··· Recorded data

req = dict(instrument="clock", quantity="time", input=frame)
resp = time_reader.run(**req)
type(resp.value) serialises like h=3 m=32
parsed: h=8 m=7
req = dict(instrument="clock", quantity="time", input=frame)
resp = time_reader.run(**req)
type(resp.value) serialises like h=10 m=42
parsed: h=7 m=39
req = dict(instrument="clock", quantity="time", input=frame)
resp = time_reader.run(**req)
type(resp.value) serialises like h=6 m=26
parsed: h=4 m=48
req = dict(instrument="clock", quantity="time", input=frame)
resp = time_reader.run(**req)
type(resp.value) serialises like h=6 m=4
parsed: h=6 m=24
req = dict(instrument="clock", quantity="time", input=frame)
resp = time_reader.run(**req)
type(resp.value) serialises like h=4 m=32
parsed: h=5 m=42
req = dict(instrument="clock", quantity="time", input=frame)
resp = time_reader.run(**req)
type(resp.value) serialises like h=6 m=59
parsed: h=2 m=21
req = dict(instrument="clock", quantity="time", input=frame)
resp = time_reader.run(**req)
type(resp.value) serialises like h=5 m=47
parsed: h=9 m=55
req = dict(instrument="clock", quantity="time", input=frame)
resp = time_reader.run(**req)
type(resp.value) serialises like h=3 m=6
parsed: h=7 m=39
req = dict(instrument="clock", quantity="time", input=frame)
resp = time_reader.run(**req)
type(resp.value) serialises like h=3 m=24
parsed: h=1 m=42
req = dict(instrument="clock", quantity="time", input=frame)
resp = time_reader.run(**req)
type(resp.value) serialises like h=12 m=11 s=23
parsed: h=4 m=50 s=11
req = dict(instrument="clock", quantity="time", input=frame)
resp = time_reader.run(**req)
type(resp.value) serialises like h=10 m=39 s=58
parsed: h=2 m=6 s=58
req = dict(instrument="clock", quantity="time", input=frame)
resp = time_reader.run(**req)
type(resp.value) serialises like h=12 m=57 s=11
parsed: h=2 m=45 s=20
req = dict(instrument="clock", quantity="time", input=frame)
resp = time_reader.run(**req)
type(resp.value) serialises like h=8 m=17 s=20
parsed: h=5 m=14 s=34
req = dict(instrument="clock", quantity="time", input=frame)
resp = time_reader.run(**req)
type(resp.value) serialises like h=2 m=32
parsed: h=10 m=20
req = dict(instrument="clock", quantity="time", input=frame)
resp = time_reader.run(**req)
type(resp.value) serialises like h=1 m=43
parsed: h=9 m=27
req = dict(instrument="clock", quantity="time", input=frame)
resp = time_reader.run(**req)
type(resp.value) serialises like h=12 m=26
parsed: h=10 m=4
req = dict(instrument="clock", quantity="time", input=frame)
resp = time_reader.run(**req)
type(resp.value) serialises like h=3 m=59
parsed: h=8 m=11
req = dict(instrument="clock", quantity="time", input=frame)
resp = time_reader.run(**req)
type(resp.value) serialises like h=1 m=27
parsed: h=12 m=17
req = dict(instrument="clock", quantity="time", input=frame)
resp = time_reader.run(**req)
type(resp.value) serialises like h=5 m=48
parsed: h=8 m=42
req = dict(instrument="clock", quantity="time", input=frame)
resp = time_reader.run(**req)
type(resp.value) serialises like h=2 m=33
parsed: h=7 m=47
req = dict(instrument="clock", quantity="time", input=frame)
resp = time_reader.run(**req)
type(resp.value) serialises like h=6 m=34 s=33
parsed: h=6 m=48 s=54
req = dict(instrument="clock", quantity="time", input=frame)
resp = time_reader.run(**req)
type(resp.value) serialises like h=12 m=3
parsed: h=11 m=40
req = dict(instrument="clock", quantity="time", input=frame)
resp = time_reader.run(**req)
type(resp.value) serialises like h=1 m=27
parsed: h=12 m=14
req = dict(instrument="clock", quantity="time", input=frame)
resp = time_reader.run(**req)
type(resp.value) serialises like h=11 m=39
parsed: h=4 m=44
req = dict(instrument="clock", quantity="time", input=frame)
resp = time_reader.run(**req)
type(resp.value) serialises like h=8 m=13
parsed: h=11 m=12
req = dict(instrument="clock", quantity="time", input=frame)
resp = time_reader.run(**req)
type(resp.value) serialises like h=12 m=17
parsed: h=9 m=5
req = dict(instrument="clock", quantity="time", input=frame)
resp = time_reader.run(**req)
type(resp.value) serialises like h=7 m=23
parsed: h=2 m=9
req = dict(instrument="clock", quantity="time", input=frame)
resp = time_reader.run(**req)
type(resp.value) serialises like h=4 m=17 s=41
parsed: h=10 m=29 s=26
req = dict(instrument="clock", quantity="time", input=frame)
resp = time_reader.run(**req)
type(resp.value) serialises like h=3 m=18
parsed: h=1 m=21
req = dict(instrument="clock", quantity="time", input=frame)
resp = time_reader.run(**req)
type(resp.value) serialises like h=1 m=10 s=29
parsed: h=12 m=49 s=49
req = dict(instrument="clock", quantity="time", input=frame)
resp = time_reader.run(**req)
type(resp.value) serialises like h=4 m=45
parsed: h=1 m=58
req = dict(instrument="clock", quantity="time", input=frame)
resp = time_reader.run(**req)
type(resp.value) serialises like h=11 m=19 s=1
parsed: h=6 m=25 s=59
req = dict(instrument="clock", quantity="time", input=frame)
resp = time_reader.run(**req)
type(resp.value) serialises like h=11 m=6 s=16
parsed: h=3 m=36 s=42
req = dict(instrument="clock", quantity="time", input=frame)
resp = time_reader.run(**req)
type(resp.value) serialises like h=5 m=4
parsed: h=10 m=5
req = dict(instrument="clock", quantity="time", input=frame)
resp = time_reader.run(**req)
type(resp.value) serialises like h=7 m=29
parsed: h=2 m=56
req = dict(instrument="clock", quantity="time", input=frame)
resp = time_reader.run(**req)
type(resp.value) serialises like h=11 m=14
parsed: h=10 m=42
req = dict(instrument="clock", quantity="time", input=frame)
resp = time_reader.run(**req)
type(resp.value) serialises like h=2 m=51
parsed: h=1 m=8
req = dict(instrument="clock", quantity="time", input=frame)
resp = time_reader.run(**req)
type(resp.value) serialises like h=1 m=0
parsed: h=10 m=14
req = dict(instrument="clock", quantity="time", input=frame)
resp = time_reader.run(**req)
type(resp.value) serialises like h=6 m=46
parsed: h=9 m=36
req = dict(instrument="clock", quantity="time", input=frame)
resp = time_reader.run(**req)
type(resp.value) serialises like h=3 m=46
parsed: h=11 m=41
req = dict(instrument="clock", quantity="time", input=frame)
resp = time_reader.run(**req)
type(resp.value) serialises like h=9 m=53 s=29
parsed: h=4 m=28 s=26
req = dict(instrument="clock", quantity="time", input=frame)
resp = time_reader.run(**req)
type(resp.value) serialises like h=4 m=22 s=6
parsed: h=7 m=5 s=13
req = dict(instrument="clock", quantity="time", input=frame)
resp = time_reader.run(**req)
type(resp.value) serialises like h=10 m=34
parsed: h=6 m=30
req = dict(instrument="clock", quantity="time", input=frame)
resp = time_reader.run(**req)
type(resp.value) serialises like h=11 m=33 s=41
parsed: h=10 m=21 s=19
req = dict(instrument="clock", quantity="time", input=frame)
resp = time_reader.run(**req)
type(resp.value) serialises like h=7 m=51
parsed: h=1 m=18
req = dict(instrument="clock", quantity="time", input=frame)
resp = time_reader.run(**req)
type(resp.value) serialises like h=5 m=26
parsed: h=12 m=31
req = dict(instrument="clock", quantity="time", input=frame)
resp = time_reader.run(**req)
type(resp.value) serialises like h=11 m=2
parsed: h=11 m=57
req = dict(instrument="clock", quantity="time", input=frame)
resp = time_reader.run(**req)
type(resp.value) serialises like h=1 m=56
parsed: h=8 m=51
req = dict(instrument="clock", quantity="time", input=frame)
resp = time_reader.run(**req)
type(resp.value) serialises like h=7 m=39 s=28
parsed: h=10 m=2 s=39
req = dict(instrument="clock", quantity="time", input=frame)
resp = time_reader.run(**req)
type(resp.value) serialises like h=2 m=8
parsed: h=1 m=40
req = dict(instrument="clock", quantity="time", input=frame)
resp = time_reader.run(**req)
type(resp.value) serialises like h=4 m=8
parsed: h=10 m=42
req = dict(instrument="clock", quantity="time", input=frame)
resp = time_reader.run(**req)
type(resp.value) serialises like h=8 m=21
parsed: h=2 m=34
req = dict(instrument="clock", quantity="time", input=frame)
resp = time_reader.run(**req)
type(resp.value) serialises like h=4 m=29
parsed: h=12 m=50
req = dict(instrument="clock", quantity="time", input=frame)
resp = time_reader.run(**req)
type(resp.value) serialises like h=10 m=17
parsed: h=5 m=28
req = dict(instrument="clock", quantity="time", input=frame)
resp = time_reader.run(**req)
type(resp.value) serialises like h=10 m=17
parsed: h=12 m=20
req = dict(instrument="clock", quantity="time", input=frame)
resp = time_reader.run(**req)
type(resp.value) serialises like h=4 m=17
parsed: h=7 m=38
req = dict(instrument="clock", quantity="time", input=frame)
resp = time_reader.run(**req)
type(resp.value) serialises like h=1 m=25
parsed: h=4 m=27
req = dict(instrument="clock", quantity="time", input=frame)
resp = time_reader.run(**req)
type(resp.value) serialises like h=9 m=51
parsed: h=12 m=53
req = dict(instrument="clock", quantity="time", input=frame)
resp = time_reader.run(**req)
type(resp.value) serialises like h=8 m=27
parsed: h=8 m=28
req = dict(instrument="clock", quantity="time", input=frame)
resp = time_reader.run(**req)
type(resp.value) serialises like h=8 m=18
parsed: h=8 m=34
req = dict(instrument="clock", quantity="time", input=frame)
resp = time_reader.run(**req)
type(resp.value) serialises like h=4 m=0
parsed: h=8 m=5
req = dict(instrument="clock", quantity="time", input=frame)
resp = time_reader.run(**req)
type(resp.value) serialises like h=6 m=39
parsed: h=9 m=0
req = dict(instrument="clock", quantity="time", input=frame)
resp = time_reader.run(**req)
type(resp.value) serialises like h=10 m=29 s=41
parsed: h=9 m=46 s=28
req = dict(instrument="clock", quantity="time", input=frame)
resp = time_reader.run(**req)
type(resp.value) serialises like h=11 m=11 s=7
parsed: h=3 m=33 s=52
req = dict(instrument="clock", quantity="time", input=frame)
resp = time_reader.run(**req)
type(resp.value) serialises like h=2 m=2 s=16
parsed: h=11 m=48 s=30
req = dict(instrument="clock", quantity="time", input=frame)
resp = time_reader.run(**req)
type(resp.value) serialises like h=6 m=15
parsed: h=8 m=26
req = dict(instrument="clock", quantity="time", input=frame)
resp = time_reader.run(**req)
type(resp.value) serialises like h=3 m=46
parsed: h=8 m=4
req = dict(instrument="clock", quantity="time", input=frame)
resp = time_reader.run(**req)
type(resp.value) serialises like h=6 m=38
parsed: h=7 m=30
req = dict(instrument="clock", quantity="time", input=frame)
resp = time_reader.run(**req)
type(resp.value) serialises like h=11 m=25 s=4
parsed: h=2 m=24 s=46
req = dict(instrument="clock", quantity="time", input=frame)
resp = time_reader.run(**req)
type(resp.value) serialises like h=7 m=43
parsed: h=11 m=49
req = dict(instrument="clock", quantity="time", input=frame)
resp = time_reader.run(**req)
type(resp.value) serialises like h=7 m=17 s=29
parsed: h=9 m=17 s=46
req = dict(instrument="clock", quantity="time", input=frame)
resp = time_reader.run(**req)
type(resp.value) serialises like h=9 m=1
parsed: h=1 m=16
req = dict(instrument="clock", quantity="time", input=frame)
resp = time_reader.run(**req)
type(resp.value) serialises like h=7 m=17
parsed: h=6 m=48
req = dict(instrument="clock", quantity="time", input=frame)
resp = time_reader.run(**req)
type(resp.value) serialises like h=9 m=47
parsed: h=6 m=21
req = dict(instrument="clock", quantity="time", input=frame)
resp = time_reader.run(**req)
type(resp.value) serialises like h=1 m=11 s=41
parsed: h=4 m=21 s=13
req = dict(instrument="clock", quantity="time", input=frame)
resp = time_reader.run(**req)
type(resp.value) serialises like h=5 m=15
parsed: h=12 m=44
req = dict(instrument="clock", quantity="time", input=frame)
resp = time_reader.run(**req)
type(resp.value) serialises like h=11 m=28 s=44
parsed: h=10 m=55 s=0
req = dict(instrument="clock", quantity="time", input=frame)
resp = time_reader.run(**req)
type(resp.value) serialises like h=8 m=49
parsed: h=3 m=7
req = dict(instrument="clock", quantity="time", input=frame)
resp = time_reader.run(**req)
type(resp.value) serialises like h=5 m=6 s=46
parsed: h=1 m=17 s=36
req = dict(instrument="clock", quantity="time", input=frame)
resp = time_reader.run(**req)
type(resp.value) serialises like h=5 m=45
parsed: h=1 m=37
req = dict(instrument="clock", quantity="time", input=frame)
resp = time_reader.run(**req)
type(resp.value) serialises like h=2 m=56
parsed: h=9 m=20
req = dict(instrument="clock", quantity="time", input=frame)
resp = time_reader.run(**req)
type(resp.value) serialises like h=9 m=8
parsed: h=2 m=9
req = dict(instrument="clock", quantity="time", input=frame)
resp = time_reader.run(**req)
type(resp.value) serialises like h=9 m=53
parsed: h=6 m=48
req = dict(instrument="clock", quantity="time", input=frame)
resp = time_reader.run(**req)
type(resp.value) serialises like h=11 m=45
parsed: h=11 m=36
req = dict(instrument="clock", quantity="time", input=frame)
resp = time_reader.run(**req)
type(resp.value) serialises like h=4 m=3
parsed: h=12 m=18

······

**What you should do**: Could you lay out the rows as a two-column CSV with columns named prompt_text and reading, starting at the first row and ending at the line that contains "parsed: h=4 m=48", both included? Give one CSV line per row holding its text and its answer, each in a single quoted field with line breaks turned into spaces.

**Solution for this task**:
prompt_text,reading
"req = dict(instrument=""clock"", quantity=""time"", input=frame) resp = time_reader.run(**req) type(resp.value) serialises like h=3 m=32 parsed:","h=8 m=7"
"req = dict(instrument=""clock"", quantity=""time"", input=frame) resp = time_reader.run(**req) type(resp.value) serialises like h=10 m=42 parsed:","h=7 m=39"
"req = dict(instrument=""clock"", quantity=""time"", input=frame) resp = time_reader.run(**req) type(resp.value) serialises like h=6 m=26 parsed:","h=4 m=48"